Números não bastam: segurança precisa ser sentida no dia a dia de cada cearense

Números não bastam: segurança precisa ser sentida no dia a dia de cada cearense

Em propaganda eleitoral, o governador e candidato à reeleição Elmano de Freitas afirma ter aumentado o efetivo policial, reforçado viaturas e armamentos, ampliado a inteligência e fortalecido as forças de segurança. Os números mais recentes confirmam uma melhora importante: o Ceará registrou cerca de 850 mortes violentas no primeiro semestre de 2026, redução de 40,8% em relação ao mesmo período de 2025.

O resultado merece ser reconhecido, mas não apaga a realidade encontrada nas ruas. O Ceará terminou 2025 entre os estados mais violentos do país, enquanto facções criminosas ampliaram o controle sobre comunidades, expulsaram famílias de suas casas e impuseram regras a moradores e comerciantes. Assaltos, ameaças e disputas territoriais continuam alimentando o medo, sobretudo nas periferias de Fortaleza e da Região Metropolitana.

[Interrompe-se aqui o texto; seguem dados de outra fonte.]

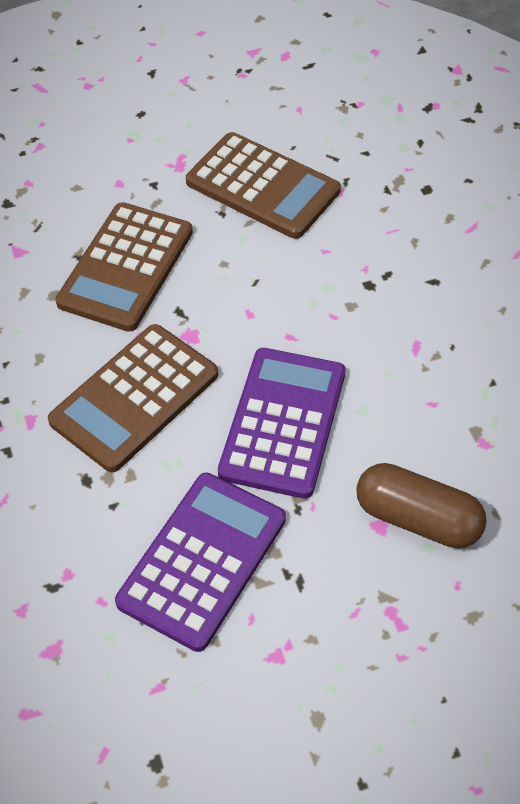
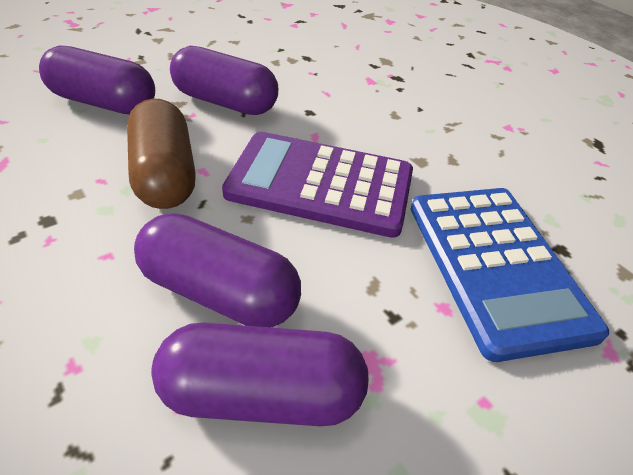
blue calculator: 0 -> 1
brown calculator: 3 -> 0
purple calculator: 2 -> 1
purple capsule: 0 -> 4

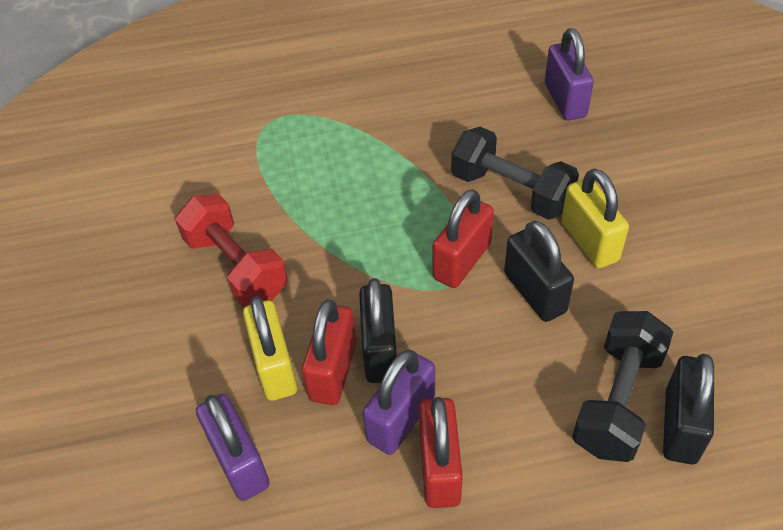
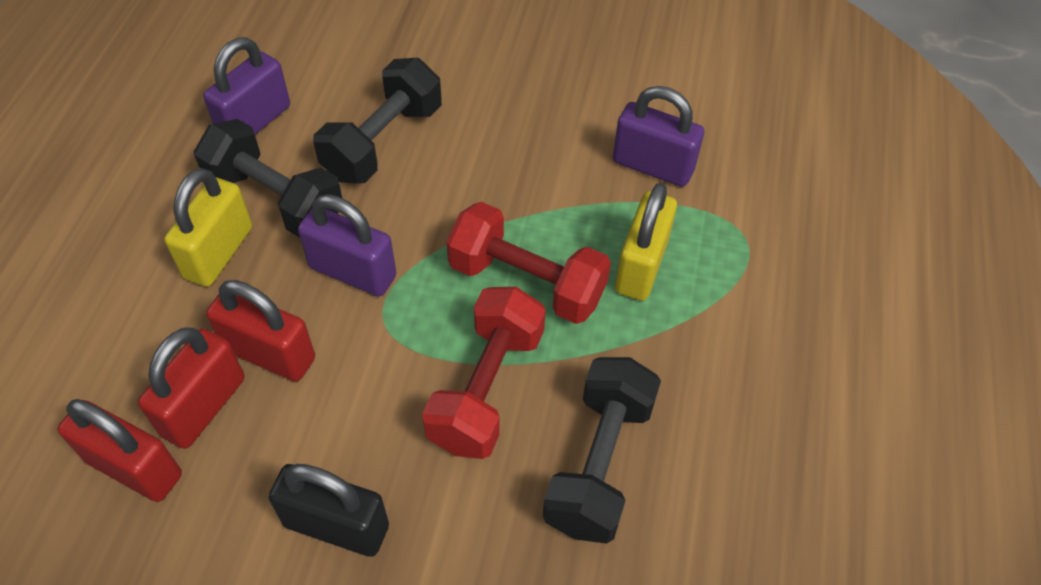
black dumbbell: 2 -> 3
black padlock: 3 -> 1
red dumbbell: 1 -> 2

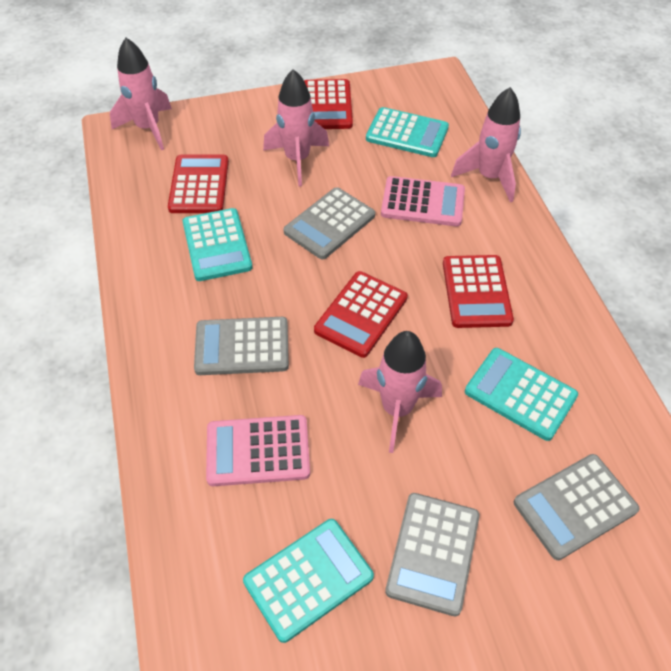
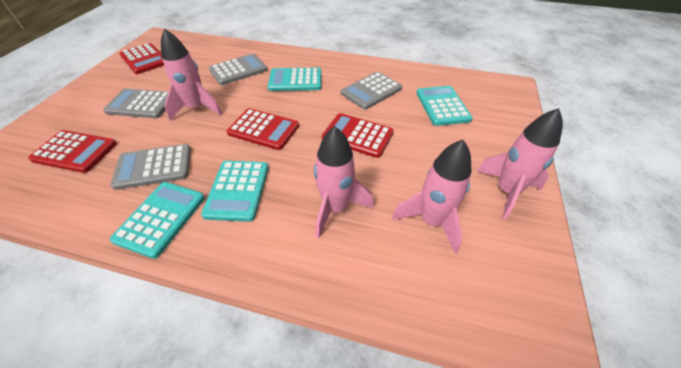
pink calculator: 2 -> 0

Há, portanto, uma distância entre a estatística apresentada pelo governo e a sensação cotidiana da população. Para quem evita sair à noite, muda o trajeto por medo ou vive em uma área dominada pelo crime, uma redução percentual não significa necessariamente tranquilidade. Também é preciso considerar a subnotificação: muitos delitos patrimoniais e ameaças sequer chegam ao conhecimento das autoridades.

Elmano pode apresentar avanços concretos, mas o eleitor avaliará se eles chegaram à sua rua. Segurança pública não se resume a viaturas compradas, policiais contratados ou índices comparados. Ela precisa ser percebida na liberdade de circular, trabalhar e voltar para casa sem medo. Os números importam, mas só estarão completos quando a melhora também for sentida no dia a dia de cada cearense.

Fontes: estatísticas oficiais da SSPDS, dados do primeiro semestre de 2026 e reportagem sobre o avanço das facções no Ceará.